Since entering the NFL in 2016, Cowboys running back Ezekiel Elliott has established himself as one of the elite rushers in the NFL.

Now, he wants to be paid like it.

Elliott, who has two years remaining on his rookie deal, has privately said he plans on holding out from training camp until he receives a new deal, per ProFootballTalk.

Slated to make just $3.5 million in 2019, Elliott is one of the most underpaid players in all of football. He's set to make $9.09 million in 2020, the final year of his rookie deal.

Dallas has put off extension talks with Elliott simply because he's still under contract for two more seasons, per the report.

Quarterback Dak Prescott and wide receiver Amari Cooper are both free agents after the season, and the Cowboys would like to keep both at all costs, ProFootballTalk said. Additionally, Dallas just signed defensive end Demarcus Lawrence to a five-year, $105 million contract extension this offseason.

Should he not receive a contract extension, Elliott could face a situation similar to what Demarco Murray had with the Cowboys in 2014. Murray set a franchise record for most rushing yards in a season, yet Dallas still chose to let him walk in free agency.

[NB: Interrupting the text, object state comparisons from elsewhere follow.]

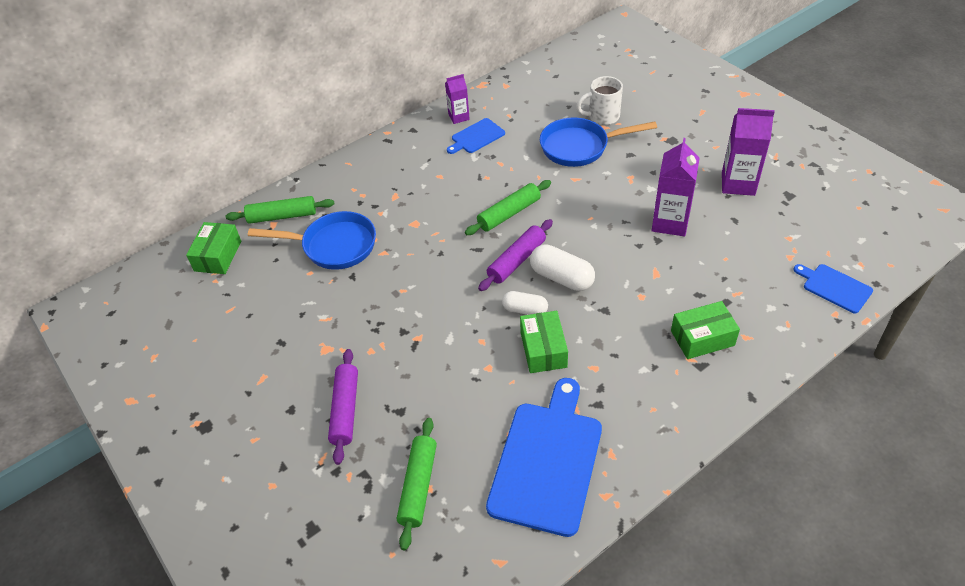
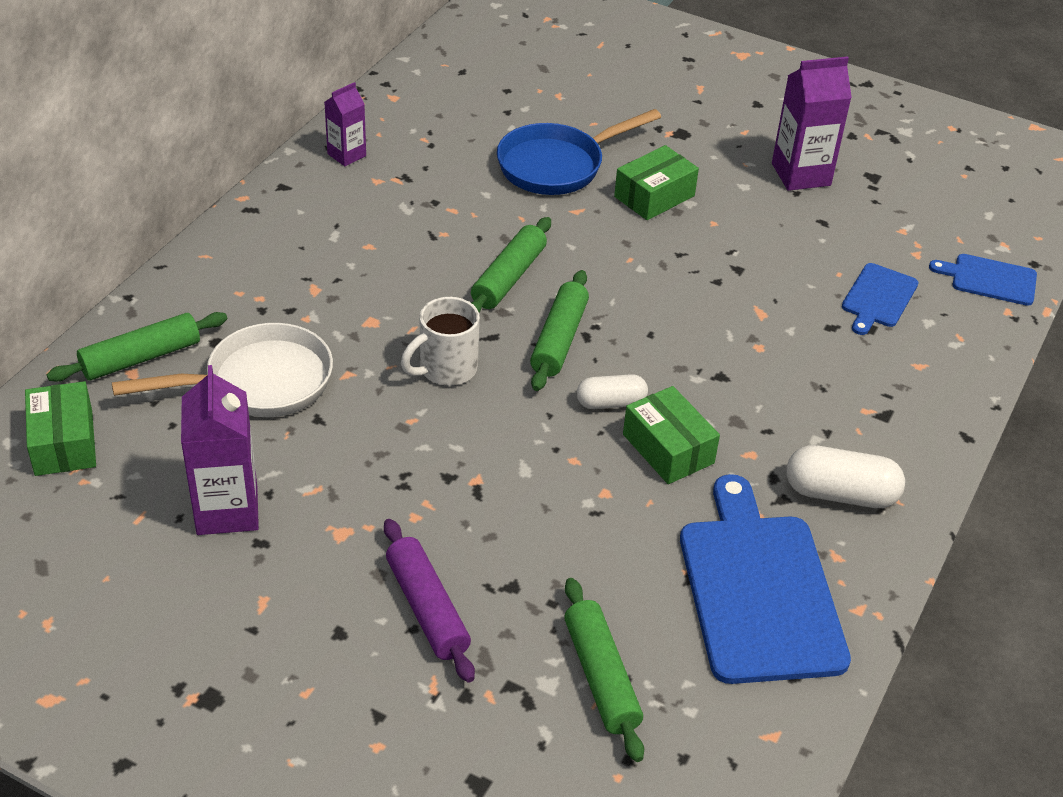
camera: 30 degrees left, 5 degrees down
(334, 246) = (259, 382): blue pan -> white pan
(476, 137) = (392, 179): blue cutting board -> blue cutting board (878, 298)
(516, 260) = (559, 339): purple rolling pin -> green rolling pin
(562, 277) = (637, 347): white capsule -> white capsule (840, 494)
(602, 117) = (565, 118): white mug -> white mug (445, 369)
(670, 222) = (741, 243): purple carton -> purple carton (227, 510)
(702, 338) = (867, 380): green box -> green box (654, 196)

Elliott's not the only star running back threatening to holdout this offseason. Los Angeles Chargers' Melvin Gordon has publicly stated he will skip training camp until he gets a new deal and is not afraid to miss regular-season games, similar to what Le'Veon Bell did last year with the Pittsburgh Steelers. 

Since entering the NFL in 2016, Elliott has led the NFL in rushing twice. His 4,048 total rushing yards over the past three seasons are the most in the NFL, and he has over 600 more rushing yards than Los Angeles Rams' Todd Gurley, the next most rushing yards over that span.

Whether he actually holds out or whether the Cowboys turn their attention to extending their star running back will be seen in the coming weeks.